_題目:_
根據下面這篇關於唐古拉的文章,回答以下問題:
(a) 扎西開口要的價錢是多少?
(b) 王貴是哪一年以18軍參謀身分入藏的?
(c) 十三世達賴有幾部汽車,各是什麼車?

_文章:_
- - -

2006-06-01 23:49:57  Category: 每日導讀  By: Travel Blog  Technorati Search

跨越唐古拉:比宗教先行的是商品

  我們進到崗尖茶館的時候,一桌子人正在打麻將。我表明了來意,想去牧民家採訪。沱沱河兩邊30~300公里兩邊都有牧民,走一段公路後還要拐到便道上,才能到牧區。最近的就是扎西家。扎西上來就直勾勾看著我問:“你給多少錢?”“30公里麼,在你家住一晚明早你再送我回到這個茶館,一百塊錢怎樣?”“太少了,要兩百。”
圖片:青藏公路和青藏鐵路相伴而行 攝影:關海彤

  “兩百?我從格爾木包出租車上來才1公里1塊錢,我再付給你吃飯的錢,一百塊錢也很多了。”

  “吃飯,在我們家,不要錢。到我們家,明天你想什麼時候回來,我就送你回來。一共兩百塊錢。”

  怎麼說也沒用,一分錢也不降,看著天色將晚,格爾木來的出租車司機、一圈兒藏民都看著我。“好,就這樣,走吧。”我還能怎麼辦呢。

  我後來知道,扎西看起來熟練的討價還價實在並非他的油滑,並非他多麼善於和金錢打交道。在長年累月商品交流被迫的推動下,扎西這些唐古拉原住民們只是獲得另一種維持生存底線的本領而已,和他們與生俱來的放牧技巧沒什麼兩樣。

  而這個變化,從解放前,甚至更早就已經開始了。

  1954年王貴作為18軍一個參謀入藏的時候驚訝於一個奴隸社會向封建社會轉型的社會所具有的所有細節。“解放前,西藏的沙石公路僅有3華里,那是從達賴的羅布林卡到他的布達拉宮的一段路程。那時,十三世達賴有3部汽車:兩輛‘奧斯汀’,一輛‘道奇’。這些汽車都是從印度開到西藏邊境,然後拆成零件再由苦力和犛牛翻山越嶺馱到拉薩,再組裝起來的。”“那個時候的西藏可能是世界上最富庶同時又最貧窮的地方。”王貴說,這個地方富有金銀,而大眾的生活必需品又十分貧乏。底層人民搜集到的金銀都被大人物消耗了,上層社會成了龐大的蓄水池,這個遼闊地區的所有財富通過千萬條渠道流向那裡。這樣一來,錢幣囤積在特殊階級的私宅裡,另一方面生活必需品只能以高價購買,由於這種資本的混亂,大部分人陷入可怕的貧困。

  他說,當時他查看過《西藏經濟史》,有這方面記載:“1788年,1石米從雅安運至拉薩,需銀26兩;1791年,軍糧從內地運至西藏,每石需價30餘兩;若從藏地採辦,每石糧食不過3兩。”

- - -

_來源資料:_
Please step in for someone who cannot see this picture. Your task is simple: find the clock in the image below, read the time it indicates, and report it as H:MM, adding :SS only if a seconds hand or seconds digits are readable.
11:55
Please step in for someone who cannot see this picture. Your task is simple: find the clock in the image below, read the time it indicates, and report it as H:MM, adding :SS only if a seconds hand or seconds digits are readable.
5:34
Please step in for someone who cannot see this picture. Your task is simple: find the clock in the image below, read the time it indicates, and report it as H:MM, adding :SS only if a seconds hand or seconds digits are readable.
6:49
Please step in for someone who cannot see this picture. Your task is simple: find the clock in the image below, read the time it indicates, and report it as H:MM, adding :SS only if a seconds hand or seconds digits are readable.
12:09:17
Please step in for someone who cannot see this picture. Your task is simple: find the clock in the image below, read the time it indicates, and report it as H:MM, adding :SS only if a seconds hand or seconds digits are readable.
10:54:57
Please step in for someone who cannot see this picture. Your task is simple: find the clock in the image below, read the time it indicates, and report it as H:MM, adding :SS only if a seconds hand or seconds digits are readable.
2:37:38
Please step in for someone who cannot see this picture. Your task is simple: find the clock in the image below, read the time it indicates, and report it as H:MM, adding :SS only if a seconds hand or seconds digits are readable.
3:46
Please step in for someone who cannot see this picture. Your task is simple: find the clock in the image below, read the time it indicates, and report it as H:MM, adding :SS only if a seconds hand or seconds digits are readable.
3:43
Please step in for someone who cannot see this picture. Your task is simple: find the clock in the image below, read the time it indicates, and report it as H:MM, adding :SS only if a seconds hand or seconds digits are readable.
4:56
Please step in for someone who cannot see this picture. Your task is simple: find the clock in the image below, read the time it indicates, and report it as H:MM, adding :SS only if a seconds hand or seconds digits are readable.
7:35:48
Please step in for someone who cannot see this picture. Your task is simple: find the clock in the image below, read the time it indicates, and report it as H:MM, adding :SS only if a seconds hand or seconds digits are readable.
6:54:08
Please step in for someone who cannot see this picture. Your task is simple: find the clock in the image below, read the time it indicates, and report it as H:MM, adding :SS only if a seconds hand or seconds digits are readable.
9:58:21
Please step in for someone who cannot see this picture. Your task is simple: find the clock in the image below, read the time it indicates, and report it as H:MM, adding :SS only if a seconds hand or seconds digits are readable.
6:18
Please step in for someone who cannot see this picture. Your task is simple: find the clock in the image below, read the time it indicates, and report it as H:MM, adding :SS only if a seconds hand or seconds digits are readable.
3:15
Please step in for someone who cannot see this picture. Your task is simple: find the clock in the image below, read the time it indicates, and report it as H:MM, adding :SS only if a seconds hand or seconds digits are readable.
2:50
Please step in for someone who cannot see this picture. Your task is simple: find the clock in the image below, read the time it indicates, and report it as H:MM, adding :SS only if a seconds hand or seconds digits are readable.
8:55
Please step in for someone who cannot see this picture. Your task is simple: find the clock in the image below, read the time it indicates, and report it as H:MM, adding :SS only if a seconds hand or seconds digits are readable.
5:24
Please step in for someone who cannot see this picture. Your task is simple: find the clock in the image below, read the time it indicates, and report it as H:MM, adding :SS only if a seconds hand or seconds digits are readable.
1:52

- - -

_參考答案:_
(a) 兩百塊錢。
(b) 1954年。
(c) 3部:兩輛「奧斯汀」,一輛「道奇」。